# [OT] Gentoo auf iBook oder doch besser Centrino

## mec

Hallo @all,

ich stehe vor der Entscheidung mir ein neues Labtop zu kaufen.

Derzeit setze ich Gentoo nur auf i686 Rechnern (inkl. Labtop) ein.

Ich spiele aber schon seit geraumer Zeit mit dem Gedanken mit ggf. ein iBook zu kaufen.

Welche Vor-/Nachteile hat ein iBook ggü. einem Centrino mit Einsatz von Gentoo?

Gibt es gravierende Nachteile/Einschränkungen auf dem iBook mit Einsatz von Gentoo?

Danke und Gruss

----------

## Fibbs

Hi mec,

ich hörte von einem eingefleischten iBook-Fetischisten, dass bei den neueren iBooks die Hardware unter Linux erst so langsam benutzbar wird. Aktuell geht die WLAN-Karte nicht (das wird wohl noch ein bisschen so bleiben), die Tastaturbeleuchtung dagegen schon, das Touchpad wiederum nicht.

Die Akkulaufzeit ist auf dem iBook mit Linux auch noch unter aller Sau.

Ich glaube demnach, dass Linux auf einem x86 auf jeden Fall besser läuft als auf dem iBook, andererseits ist das iBook halt um Meilen "geiler".

Gruß

Fibbs

----------

## Cenrim

also mein touchpad funzt prima... von anfang an..

ich denke, du meinst die in den neueren powerbooks, die mit der scrollfunktion

bei mir geht eigentlich alles außer wlan...

wobei, modem hab ich nie ausprobiert

und notfalls muss ich halt doch OS X booten, was mir aber noch um einiges lieber is, als ne partition für M$-zeuch zu verschwenden...  :Rolling Eyes: 

auch die akku-laufzeit is bei ihren ~4 stunden, ich hab meine CPU eh fast immer auf 600mhz... meist reicht das ja

----------

## Fugee47

also bei mir läuft gentoo super aufm ibook. Hab das Teil jetzt seit Februar. War zwar n moment arbeitet alles ans laufen zu kriegen (mit den Funktionstasten, Powermanagment ......) aber die Arbeit hat sich gelohnt.

* _AUFGEFÜHRTE EINTRÄGE_
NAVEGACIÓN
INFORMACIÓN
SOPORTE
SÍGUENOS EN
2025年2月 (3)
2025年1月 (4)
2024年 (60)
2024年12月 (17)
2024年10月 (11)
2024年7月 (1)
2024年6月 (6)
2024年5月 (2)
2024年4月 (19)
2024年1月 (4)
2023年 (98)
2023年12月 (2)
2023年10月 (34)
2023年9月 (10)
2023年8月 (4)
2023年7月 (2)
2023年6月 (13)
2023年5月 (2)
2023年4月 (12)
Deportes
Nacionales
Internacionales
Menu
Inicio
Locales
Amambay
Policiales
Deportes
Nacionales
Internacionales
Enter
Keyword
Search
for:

...

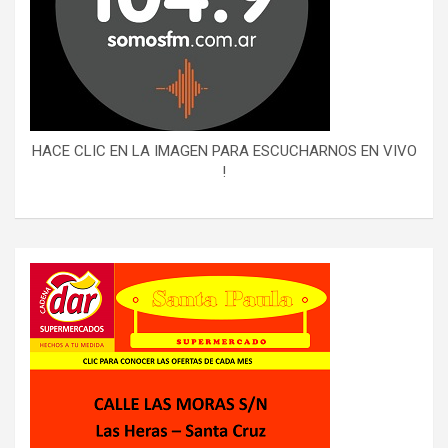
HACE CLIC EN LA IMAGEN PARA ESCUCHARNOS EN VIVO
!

* _ZIEL DER ÜBUNG_
Beantworte diese Fragen mithilfe des Auszugs:
1. Auf welchen Rechnern setzt mec Gentoo derzeit ein?
2. Welche ungefähre Akkulaufzeit nennt Cenrim?
3. Seit wann hat Fugee47 das iBook?

* _LÖSUNG_
1. Nur auf i686-Rechnern, einschließlich Labtop.
2. Etwa 4 Stunden.
3. Seit Februar.